How Employers Can Provide Support To Working Parents During The COVID-19 Pandemic
Working during the pandemic is especially challenging for parents who have to care for their children, too. To prevent burnout, here are a few ideas that can make their lives easier.
The COVID-19 pandemic is far from being over. As 2020 drew to a close, many countries went back to national lockdowns to slow a new wave of new infections. Even if not just one but multiple vaccines have been developed to respond to the current public health crisis, life is not about to go back to normal.
This means that working moms and dads have to continue working at home. As schools remain close, juggling childcare with professional responsibilities will be a tough challenge for all parents out there.
To ensure that employees can perform their roles at work, employers should provide assistance to working parents. However, a survey found that only 32% of companies that are returning to work despite the pandemic have plans to aid child-care to employees who have families.
How can employers help? Here are a few tips.
Provide A More Flexible Work Arrangement
The schools are closed, but that does not mean children are not receiving their education. Since the beginning of the pandemic, classes have turned virtual. Students are still going to middle school online every day of the week.
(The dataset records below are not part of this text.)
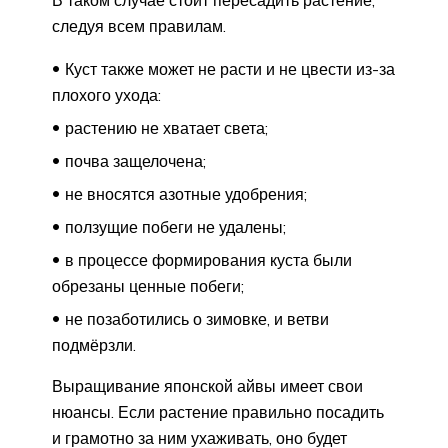
следуя всем правилам.
Куст также может не расти и не цвести из-за
плохого ухода:
растению не хватает света;
почва защелочена;
не вносятся азотные удобрения;
ползущие побеги не удалены;
в процессе формирования куста были
обрезаны ценные побеги;
не позаботились о зимовке, и ветви
подмёрзли.
Выращивание японской айвы имеет свои
нюансы. Если растение правильно посадить
и грамотно за ним ухаживать, оно будет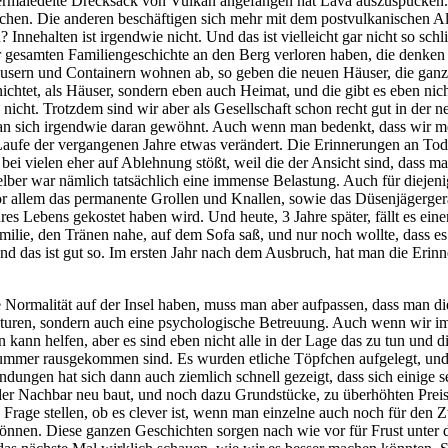
 vermaledeite Drecksack von Vulkan angefangen hat Lava auszuspucken. 
fmachen. Die anderen beschäftigen sich mehr mit dem postvulkanischen A
nehalten ist irgendwie nicht. Und das ist vielleicht gar nicht so schli
 der gesamten Familiengeschichte an den Berg verloren haben, die denken
ern und Containern wohnen ab, so geben die neuen Häuser, die ganz vi
ichtet, als Häuser, sondern eben auch Heimat, und die gibt es eben ni
icht. Trotzdem sind wir aber als Gesellschaft schon recht gut in der
an sich irgendwie daran gewöhnt. Auch wenn man bedenkt, dass wir meh
aufe der vergangenen Jahre etwas verändert. Die Erinnerungen an Todo
i vielen eher auf Ablehnung stößt, weil die der Ansicht sind, dass ma
lber war nämlich tatsächlich eine immense Belastung. Auch für diejeni
or allem das permanente Grollen und Knallen, sowie das Düsenjägerge
es Lebens gekostet haben wird. Und heute, 3 Jahre später, fällt es ei
lie, den Tränen nahe, auf dem Sofa saß, und nur noch wollte, dass es e
Und das ist gut so. Im ersten Jahr nach dem Ausbruch, hat man die Eri
 Normalität auf der Insel haben, muss man aber aufpassen, dass man die
uren, sondern auch eine psychologische Betreuung. Auch wenn wir im 
ten kann helfen, aber es sind eben nicht alle in der Lage das zu tun un
r Nummer rausgekommen sind. Es wurden etliche Töpfchen aufgelegt, und 
ungen hat sich dann auch ziemlich schnell gezeigt, dass sich einige se
der Nachbar neu baut, und noch dazu Grundstücke, zu überhöhten Preise
e Frage stellen, ob es clever ist, wenn man einzelne auch noch für den 
önnen. Diese ganzen Geschichten sorgen nach wie vor für Frust unter d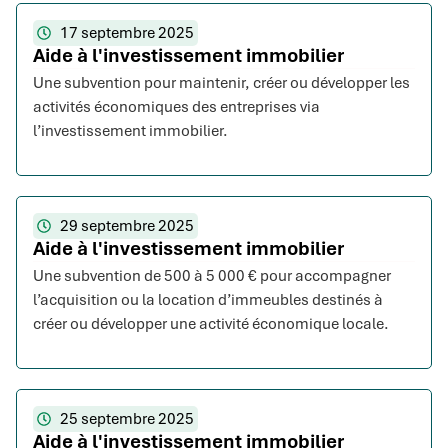
17 septembre 2025
Aide à l'investissement immobilier
Une subvention pour maintenir, créer ou développer les
activités économiques des entreprises via
l’investissement immobilier.
29 septembre 2025
Aide à l'investissement immobilier
Une subvention de 500 à 5 000 € pour accompagner
l’acquisition ou la location d’immeubles destinés à
créer ou développer une activité économique locale.
25 septembre 2025
Aide à l'investissement immobilier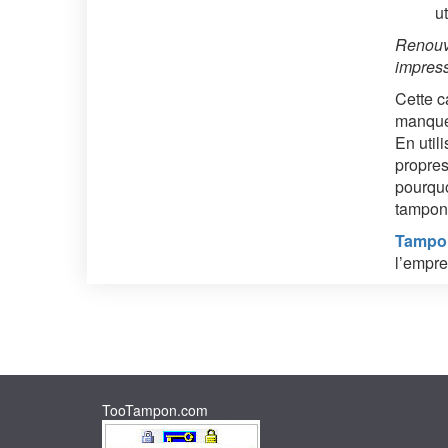
ut
Renouve
impres
Cette c
manquer
En util
propres
pourquo
tampons
Tampo
l’empre
TooTampon.com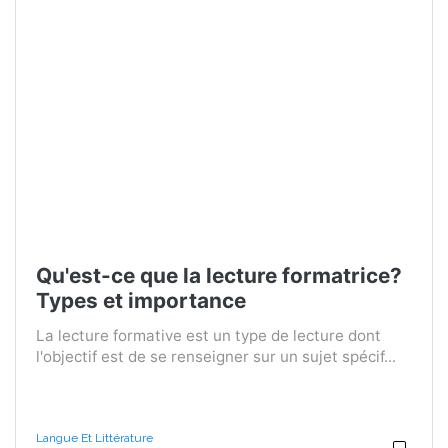
Qu'est-ce que la lecture formatrice?
Types et importance
La lecture formative est un type de lecture dont
l'objectif est de se renseigner sur un sujet spécif...
Langue Et Littérature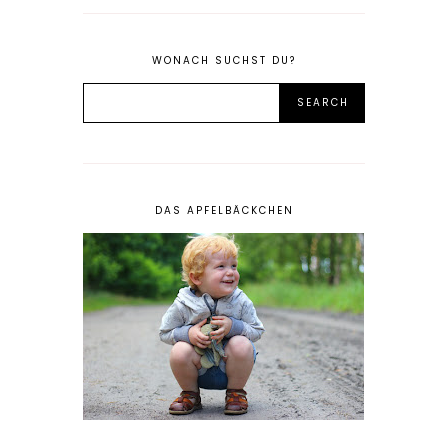
WONACH SUCHST DU?
DAS APFELBÄCKCHEN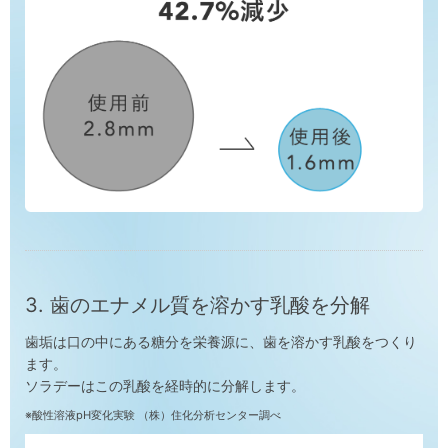
3. 歯のエナメル質を溶かす乳酸を分解
歯垢は口の中にある糖分を栄養源に、歯を溶かす乳酸をつくり
ます。
ソラデーはこの乳酸を経時的に分解します。
※酸性溶液pH変化実験 （株）住化分析センター調べ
This creates a problem within families. Not everyone can afford to acquire multiple devices, so what will happen when the children need only one or two laptops or tablets at home for school while the parents need them for work?
Unless the company can provide a work device for every employee, then granting everyone the freedom to choose when to clock in would be the next best solution. As long as they can effectively fulfill their work, working parents should be able to choose to go online in the afternoon or the evening. A flexible work arrangement will also help those who are caring for kids who may be too young to go to school.
Richard Barton, the co-founder and CEO of Zillow, said that the real estate marketplace company is working around the schedule of working parents. Instead of forcing them to comply, the company is being lenient when it comes to work times and even lost productivity.
Rethink Your Expectations Of Meetings
Meetings, when everyone is working at home, will be a lot less professional. Sure, everyone might be wearing a shirt and a suit, but they are still in a bedroom or their living room. Employers should change their expectations of what a meeting should look like. Likely, you will be interrupted by the sound of a yelling child while you are doing your presentation. Some children, or pets, of your employees will be making an appearance and listening during the meeting. There will be toys and other clutter in the background.
The monthly team meetings should also be moved to early morning or late evening when the children are asleep and parents are free to do their work in peace.
Offer New Perks
Being a working parent is especially challenging during the pandemic. Alleviate some of the burden by proving new benefits to all employees. Employees, for example, can receive a monthly stipend they can use for occasional meal deliveries. Cooking all day is not usually a task that parents have to worry about when the kids are at school, so allowing them to order food every once in a while is one less task to do for the day. Other tasks online grocery orders and laundry services could also be offered to all employees during, and maybe even after, the pandemic.
Expand Parental Leaves And Days Off
One of the kindest things you can do for your employees is time off. Everyone is living through a highly-stressful and traumatic experience. Working, on top of attending to their duties to their family and worrying about the global situation, can take a toll on one’s physical and mental health.
Encourage your team to use their paid vacation leaves. In fact, expand their vacation leaves. Even if no one can travel right now, they all deserve to rest every once in a while.
Taking a few days off can allow working parents to recharge. Studies have shown that employees who take regular breaks have improved their productivity and focus when they went back to work. Meanwhile, forcing them to work non-stop will only lead to burnout which impacts the quality of their output.
If you do not know how to help your employees, all you have to do is ask. They will know exactly what they need and how you can provide support for them so that they can concentrate on their jobs.